# Prompt:
Copy out each line of the material that includes the word "grade".

# Material provided:
_ _ _ _ _ _ _

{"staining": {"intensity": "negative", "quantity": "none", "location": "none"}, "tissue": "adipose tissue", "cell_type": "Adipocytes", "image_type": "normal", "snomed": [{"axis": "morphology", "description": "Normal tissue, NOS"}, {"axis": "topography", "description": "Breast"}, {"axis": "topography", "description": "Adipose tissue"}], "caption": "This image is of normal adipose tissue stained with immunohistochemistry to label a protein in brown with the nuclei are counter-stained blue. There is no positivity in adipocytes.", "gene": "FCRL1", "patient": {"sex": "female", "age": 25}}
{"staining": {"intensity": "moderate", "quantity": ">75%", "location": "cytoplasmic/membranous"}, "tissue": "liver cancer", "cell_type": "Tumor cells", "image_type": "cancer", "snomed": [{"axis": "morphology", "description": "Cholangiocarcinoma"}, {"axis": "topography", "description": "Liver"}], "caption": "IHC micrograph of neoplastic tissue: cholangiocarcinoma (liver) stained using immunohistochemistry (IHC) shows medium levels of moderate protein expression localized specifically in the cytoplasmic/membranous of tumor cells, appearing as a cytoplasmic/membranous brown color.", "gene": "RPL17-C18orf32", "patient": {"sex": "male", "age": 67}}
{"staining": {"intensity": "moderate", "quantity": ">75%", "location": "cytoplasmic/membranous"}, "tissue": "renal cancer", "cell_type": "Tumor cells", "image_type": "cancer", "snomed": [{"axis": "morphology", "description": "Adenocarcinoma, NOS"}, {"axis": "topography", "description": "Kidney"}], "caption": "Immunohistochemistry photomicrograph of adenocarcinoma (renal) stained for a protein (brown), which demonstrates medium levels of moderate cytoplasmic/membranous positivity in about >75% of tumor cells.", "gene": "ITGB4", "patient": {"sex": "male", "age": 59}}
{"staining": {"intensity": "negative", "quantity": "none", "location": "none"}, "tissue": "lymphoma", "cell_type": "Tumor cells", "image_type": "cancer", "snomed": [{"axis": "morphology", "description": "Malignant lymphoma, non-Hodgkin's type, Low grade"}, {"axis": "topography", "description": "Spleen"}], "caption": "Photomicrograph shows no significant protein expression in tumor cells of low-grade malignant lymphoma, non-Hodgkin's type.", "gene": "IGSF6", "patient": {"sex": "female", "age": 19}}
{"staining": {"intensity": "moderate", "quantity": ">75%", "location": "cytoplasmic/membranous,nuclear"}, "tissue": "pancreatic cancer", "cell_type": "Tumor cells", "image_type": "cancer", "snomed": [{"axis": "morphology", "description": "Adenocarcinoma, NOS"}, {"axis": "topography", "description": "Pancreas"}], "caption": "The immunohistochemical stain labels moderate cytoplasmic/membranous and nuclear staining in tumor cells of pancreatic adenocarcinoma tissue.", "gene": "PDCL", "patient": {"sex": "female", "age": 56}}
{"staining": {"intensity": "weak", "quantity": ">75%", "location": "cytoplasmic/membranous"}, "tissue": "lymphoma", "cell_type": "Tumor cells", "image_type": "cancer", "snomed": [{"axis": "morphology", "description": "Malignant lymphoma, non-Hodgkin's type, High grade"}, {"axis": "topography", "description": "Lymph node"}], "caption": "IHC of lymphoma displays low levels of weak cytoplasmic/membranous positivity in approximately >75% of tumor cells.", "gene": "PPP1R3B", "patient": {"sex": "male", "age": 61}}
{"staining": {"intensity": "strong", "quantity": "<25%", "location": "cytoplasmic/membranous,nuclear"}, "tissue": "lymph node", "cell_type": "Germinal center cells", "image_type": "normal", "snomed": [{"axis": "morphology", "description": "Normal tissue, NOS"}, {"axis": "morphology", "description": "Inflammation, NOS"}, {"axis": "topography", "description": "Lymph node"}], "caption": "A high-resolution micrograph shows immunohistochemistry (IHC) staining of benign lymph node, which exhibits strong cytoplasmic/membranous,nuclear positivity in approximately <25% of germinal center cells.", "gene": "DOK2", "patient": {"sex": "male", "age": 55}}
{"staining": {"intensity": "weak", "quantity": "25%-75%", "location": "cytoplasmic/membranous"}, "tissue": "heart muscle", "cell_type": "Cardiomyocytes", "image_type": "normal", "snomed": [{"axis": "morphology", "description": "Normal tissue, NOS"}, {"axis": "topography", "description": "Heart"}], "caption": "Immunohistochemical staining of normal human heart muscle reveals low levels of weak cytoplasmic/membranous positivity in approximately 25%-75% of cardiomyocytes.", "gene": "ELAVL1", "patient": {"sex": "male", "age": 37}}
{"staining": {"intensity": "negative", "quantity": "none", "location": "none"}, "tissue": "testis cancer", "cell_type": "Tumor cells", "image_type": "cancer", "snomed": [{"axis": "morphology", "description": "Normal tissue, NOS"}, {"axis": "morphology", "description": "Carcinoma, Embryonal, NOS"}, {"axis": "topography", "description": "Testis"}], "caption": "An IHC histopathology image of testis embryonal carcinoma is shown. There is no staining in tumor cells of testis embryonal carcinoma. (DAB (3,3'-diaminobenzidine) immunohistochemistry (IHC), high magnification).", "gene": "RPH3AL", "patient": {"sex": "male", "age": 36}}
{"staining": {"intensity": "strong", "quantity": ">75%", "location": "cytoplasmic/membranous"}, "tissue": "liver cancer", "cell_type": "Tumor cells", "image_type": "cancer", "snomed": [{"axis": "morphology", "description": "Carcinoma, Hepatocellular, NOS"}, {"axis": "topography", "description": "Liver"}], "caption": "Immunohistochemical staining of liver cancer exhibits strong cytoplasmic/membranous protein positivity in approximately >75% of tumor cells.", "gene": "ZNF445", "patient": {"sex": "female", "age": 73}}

_ _ _ _ _ _ _

# Exercise result:
{"staining": {"intensity": "negative", "quantity": "none", "location": "none"}, "tissue": "lymphoma", "cell_type": "Tumor cells", "image_type": "cancer", "snomed": [{"axis": "morphology", "description": "Malignant lymphoma, non-Hodgkin's type, Low grade"}, {"axis": "topography", "description": "Spleen"}], "caption": "Photomicrograph shows no significant protein expression in tumor cells of low-grade malignant lymphoma, non-Hodgkin's type.", "gene": "IGSF6", "patient": {"sex": "female", "age": 19}}
{"staining": {"intensity": "weak", "quantity": ">75%", "location": "cytoplasmic/membranous"}, "tissue": "lymphoma", "cell_type": "Tumor cells", "image_type": "cancer", "snomed": [{"axis": "morphology", "description": "Malignant lymphoma, non-Hodgkin's type, High grade"}, {"axis": "topography", "description": "Lymph node"}], "caption": "IHC of lymphoma displays low levels of weak cytoplasmic/membranous positivity in approximately >75% of tumor cells.", "gene": "PPP1R3B", "patient": {"sex": "male", "age": 61}}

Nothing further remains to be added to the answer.